My goal is to teach a secondary level creative writing program. I think that the value placed on the creative elements of writing is not keeping pace with the expressive mediums available to our modern society. The blogosphere, the twitterverse, and the various other forums, newsgroups, and comment sections of the internet offer uncountable settings for fiction, poetry, memoir, advice, and more. The abilities to critically assess, appreciate, and understand a text are incredibly valuable, but with no well-crafted texts to work with, those skills atrophy. The digital world of words is infinitely broad, but its landscape is sparsely lit by few and far between lighthouses of heartfelt good writing.
I plan on helping students develop the tools needed to write well, to communicate effectively with the written word. And the vast majority of that communication, for them, will take place online, and with digital tools. Future writers will not only need to understand how different expressive techniques can be used to generate content that expresses their thoughts, experiences and beliefs, but will also need to have an understanding of the rules of conduct when creating and posting that content online. They will need to know the formatting techniques necessary to prepare a document that will be part of a website. They will need to know what can be done with cloud-based word processors, vs. what can best be done on a hard-drive based program.
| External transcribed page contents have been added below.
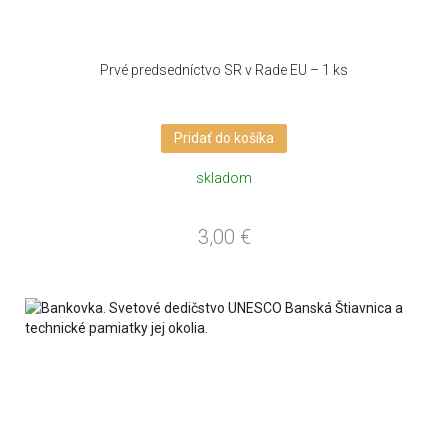
Prvé predsedníctvo SR v Rade EU – 1 ks
Pridať do košíka
skladom
3,00
€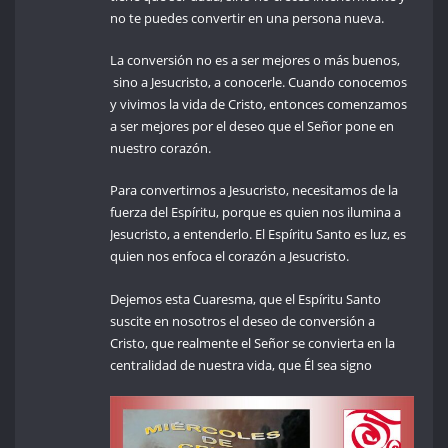
no te puedes convertir en una persona nueva.
La conversión no es a ser mejores o más buenos,
sino a Jesucristo, a conocerle. Cuando conocemos
y vivimos la vida de Cristo, entonces comenzamos
a ser mejores por el deseo que el Señor pone en
nuestro corazón.
Para convertirnos a Jesucristo, necesitamos de la
fuerza del Espíritu, porque es quien nos ilumina a
Jesucristo, a entenderlo. El Espíritu Santo es luz, es
quien nos enfoca el corazón a Jesucristo.
Dejemos esta Cuaresma, que el Espíritu Santo
suscite en nosotros el deseo de conversión a
Cristo, que realmente el Señor se convierta en la
centralidad de nuestra vida, que Él sea signo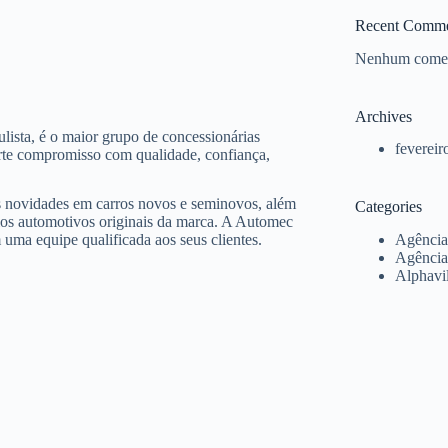
Recent Comme
Nenhum coment
Archives
sta, é o maior grupo de concessionárias
fevereir
rte compromisso com qualidade, confiança,
s novidades em carros novos e seminovos, além
Categories
os automotivos originais da marca. A Automec
ma equipe qualificada aos seus clientes.
Agência
Agência
Alphavil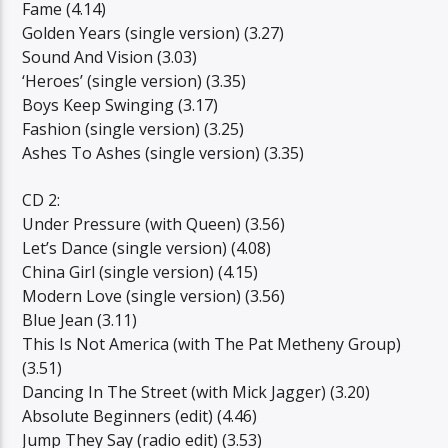
Fame (4.14)
Golden Years (single version) (3.27)
Sound And Vision (3.03)
‘Heroes’ (single version) (3.35)
Boys Keep Swinging (3.17)
Fashion (single version) (3.25)
Ashes To Ashes (single version) (3.35)
CD 2:
Under Pressure (with Queen) (3.56)
Let’s Dance (single version) (4.08)
China Girl (single version) (4.15)
Modern Love (single version) (3.56)
Blue Jean (3.11)
This Is Not America (with The Pat Metheny Group)
(3.51)
Dancing In The Street (with Mick Jagger) (3.20)
Absolute Beginners (edit) (4.46)
Jump They Say (radio edit) (3.53)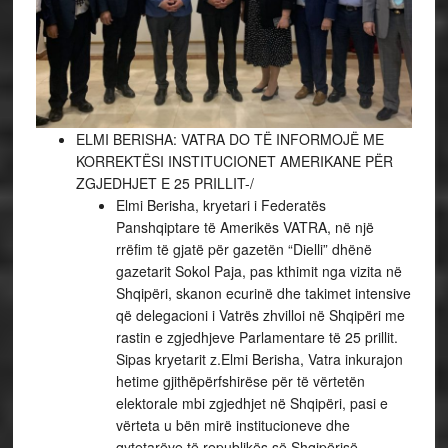
ELMI BERISHA: VATRA DO TË INFORMOJË ME
KORREKTËSI INSTITUCIONET AMERIKANE PËR
ZGJEDHJET E 25 PRILLIT-/
Elmi Berisha, kryetari i Federatës
Panshqiptare të Amerikës VATRA, në një
rrëfim të gjatë për gazetën “Dielli” dhënë
gazetarit Sokol Paja, pas kthimit nga vizita në
Shqipëri, skanon ecurinë dhe takimet intensive
që delegacioni i Vatrës zhvilloi në Shqipëri me
rastin e zgjedhjeve Parlamentare të 25 prillit.
Sipas kryetarit z.Elmi Berisha, Vatra inkurajon
hetime gjithëpërfshirëse për të vërtetën
elektorale mbi zgjedhjet në Shqipëri, pasi e
vërteta u bën mirë institucioneve dhe
qytetarëve të republikës së Shqipërisë.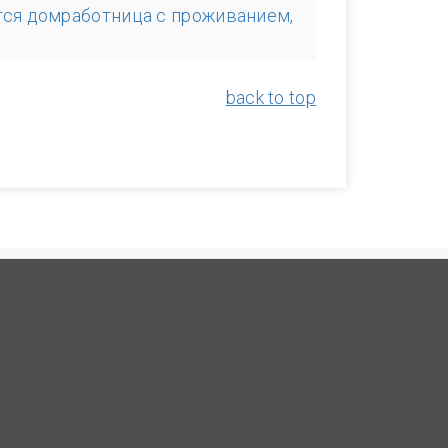
тся домработница с проживанием,
back to top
And I, as their teacher, will be using any and all tools available to me to develop those skills. I will be using spreadsheets to teach vocabulary, I’ll be using presentation tools to share texts with the class. I’ll be using web-based video programs to give the students a venue to share their work with the world. I’m hoping to use tablet PCs to create a peer-review environment that gives student reviewers the tools they need to comment on a piece of writing, but preserves the “face-to-faceness” of an old-school writing workshop. It will be my responsibility to teach students how to protect their writing online, and how to recognize what digital media is available for them to incorporate in their own work, and what is not.
Much of this territory is just now being explored in English classrooms, and it makes for an exciting, frustrating, and, above all, open, frontier for young writers (and teachers of young writers.) In developing the best way to teach these skills, I’ll be modeling them to students as well.
The most challenging part may be addressing the fact that, in two or three years, many of the terms and tools I’m describing here and now will be passé at best, and more than likely completely obsolete. I will be constantly given opportunities to explore new tools, new norms, and new venues. With any luck, my students will be exploring them with me, and together we’ll find ways to fill them with poetry. Poetry and spreadsheets.